Auckland light rail was meant to be under way by now. Instead, it's back to the drawing board, and not until after the election.
How has it come to this?
New Zealand First, which was never a fan of light rail, is partly to blame. It has been a fly in the ointment since before an unsolicited alternative proposal emerged in 2018 from the NZ Super Fund.
By cancelling the current process so close to the election, however, it should not be assumed that NZ First has had a clean policy "win".
Labour is making the best of a bad job and tacitly challenging Auckland voters to vote for the parties that will actually build light rail, rather than those that will stall it further. That means a vote for either Labour or the Greens.
NZ First's primary objection to light rail is to the technology itself. It favours heavy rail public transport and buses.
But an equally big red flag for NZ First - and some in the other parties of government - was the involvement of CDPQ Infra, the infrastructure firm building Montreal's light rail system and owned by the Quebec state pension scheme.
New Zealanders' instinctive suspicion of foreign investors created political barriers to a scheme that would be funded over a century through repayments not only to the New Zealand national pension scheme, but a Canadian one as well.
The upside was that New Zealand taxpayers would not contribute a cent. But fears about such a long-term boon for foreigners were easy to stir up.
The New Zealand Transport Agency, which assumed it had the job of building light rail in the bag before the appearance of the NZ Infra Canadian joint venture, was more than happy to thump that tub to ministers and anyone else who would listen as it fought to kill off the competing scheme. With today's Cabinet decision, half that battle is won. Now NZTA will seek to win the other half by ensuring it gets the work in the long run.
So, some blame for the latest delay rests with the bureaucracy.
For the National Party, the blame game is almost too easy. Today's decision offers yet another free hit at the hapless Transport and Urban Development Minister Phil Twyford, whose name is already forever attached to the political failure that is KiwiBuild.
The light rail is a similar political failure. Twyford carries the can for failing to deliver on another of Labour's biggest 2017 election promises.
Yet he cannot reasonably be blamed for taking the NZ Infra bid seriously.
Imagine if he'd dismissed not only the offer to build a multi-billion dollar piece of urban infrastructure at no cost to the Crown, but also a whole range of fresh thinking about how the light rail service could work to solve what had seemed an irreconcilable contradiction at the heart of the plan: to provide both a suburban commuter service and a quick, reliable way to get from central Auckland to the city's airport.

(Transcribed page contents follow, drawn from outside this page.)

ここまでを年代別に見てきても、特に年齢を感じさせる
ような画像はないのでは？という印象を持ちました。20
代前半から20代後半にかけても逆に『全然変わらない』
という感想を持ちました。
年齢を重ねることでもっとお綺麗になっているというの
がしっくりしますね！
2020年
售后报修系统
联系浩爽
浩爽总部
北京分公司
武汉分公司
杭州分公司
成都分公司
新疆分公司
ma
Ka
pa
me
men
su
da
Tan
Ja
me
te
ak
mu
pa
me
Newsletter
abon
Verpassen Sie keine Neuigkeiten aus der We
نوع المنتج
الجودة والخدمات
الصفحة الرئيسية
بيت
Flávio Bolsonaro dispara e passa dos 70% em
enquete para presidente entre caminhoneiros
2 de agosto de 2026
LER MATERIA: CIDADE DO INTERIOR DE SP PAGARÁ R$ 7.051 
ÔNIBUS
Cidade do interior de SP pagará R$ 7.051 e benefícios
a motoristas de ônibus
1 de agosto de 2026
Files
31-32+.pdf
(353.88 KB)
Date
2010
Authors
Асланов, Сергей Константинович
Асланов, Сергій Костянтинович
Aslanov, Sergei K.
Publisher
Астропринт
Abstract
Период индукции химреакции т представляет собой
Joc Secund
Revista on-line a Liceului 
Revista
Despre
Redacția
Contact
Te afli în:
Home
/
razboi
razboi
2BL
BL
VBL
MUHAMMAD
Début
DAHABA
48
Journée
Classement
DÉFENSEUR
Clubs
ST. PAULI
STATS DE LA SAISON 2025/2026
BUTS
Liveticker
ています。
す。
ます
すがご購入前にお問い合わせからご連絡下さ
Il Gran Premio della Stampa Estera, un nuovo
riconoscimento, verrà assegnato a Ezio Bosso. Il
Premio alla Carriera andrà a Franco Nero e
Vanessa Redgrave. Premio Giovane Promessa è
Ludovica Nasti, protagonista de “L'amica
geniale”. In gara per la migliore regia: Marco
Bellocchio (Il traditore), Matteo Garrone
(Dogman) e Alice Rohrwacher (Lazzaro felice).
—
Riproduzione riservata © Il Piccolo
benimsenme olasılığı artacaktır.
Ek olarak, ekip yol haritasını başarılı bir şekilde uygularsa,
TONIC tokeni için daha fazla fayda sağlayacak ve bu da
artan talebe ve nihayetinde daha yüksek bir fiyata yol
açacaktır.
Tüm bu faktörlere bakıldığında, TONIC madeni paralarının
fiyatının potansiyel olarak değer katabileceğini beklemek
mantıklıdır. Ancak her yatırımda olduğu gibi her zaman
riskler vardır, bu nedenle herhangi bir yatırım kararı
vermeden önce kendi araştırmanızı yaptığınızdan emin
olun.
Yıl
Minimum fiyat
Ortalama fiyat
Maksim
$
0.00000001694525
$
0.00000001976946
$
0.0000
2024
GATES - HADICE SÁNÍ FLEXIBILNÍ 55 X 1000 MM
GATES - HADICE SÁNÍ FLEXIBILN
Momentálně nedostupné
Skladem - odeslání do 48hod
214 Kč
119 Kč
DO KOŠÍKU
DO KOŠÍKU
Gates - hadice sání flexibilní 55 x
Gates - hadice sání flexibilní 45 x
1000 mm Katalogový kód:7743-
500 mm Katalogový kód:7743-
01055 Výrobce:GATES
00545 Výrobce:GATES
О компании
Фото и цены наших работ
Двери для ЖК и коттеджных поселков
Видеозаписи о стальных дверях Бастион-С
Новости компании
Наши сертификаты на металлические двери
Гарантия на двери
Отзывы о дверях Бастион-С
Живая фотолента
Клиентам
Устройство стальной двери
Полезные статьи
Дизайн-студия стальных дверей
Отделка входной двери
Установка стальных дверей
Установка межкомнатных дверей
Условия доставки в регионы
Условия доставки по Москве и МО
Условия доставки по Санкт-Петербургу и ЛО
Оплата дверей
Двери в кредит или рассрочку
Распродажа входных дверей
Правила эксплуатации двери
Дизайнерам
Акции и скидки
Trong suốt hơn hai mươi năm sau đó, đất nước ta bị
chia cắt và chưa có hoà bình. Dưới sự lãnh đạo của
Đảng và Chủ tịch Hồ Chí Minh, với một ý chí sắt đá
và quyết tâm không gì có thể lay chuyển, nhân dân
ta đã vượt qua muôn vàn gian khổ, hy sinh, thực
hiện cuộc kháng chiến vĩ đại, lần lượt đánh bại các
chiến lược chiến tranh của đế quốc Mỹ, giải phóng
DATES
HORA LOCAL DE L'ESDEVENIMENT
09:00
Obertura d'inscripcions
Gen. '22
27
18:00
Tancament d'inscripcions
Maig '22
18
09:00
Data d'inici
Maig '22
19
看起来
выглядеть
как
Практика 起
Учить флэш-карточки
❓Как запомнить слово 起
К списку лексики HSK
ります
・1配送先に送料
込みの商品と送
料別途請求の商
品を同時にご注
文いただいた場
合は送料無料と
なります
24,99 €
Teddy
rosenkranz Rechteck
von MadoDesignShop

That conundrum remains unsolved. It is already the source of coalition tensions that are not only far less visible than the obvious ones above, but will re-emerge in the next phase of wrangling over its future, assuming re-election of a Labour-led government in September.
That is: what is Auckland light rail for?
For the Green Party, it is not just a way of offering better public transport. It's also a way of actively discouraging car use. Putting a light railway line down Dominion Rd will make driving a car there more difficult than the current mix of buses, bikes, and commercial vehicles.
That is no accident. A more difficult driving experience is a feature, not a bug of this conception of light rail. That system also has a lot of stops, meaning it prioritises the short journeys of local commuters over swift transport to either the city centre or the airport.
The NZ Infra proposal is quite different. It would be built above road level, separating rail and road traffic, would have fewer stops but more regular departures, and would get an airport customer from Queen's Wharf to the check-in at the airport in Mangere in just over half an hour.
Its supporters say it would still assist the Government's goal of more intensive urban redevelopment by encouraging denser housing and shopping around that smaller number of stops, with buses connecting commuters from surrounding areas.
When officials and politicians sit down to rethink light rail after the election, these divergent views of the light rail system's intent will still be as real as they are today, even if NZ First has less or no influence in a new government led by Jacinda Ardern.
Infrastructure NZ chief executive Paul Blair put it well in a statement following the decision.
"If two proposals were received which both achieved the objectives of the project, why was neither able to proceed? Will the next iteration suffer the same fate?"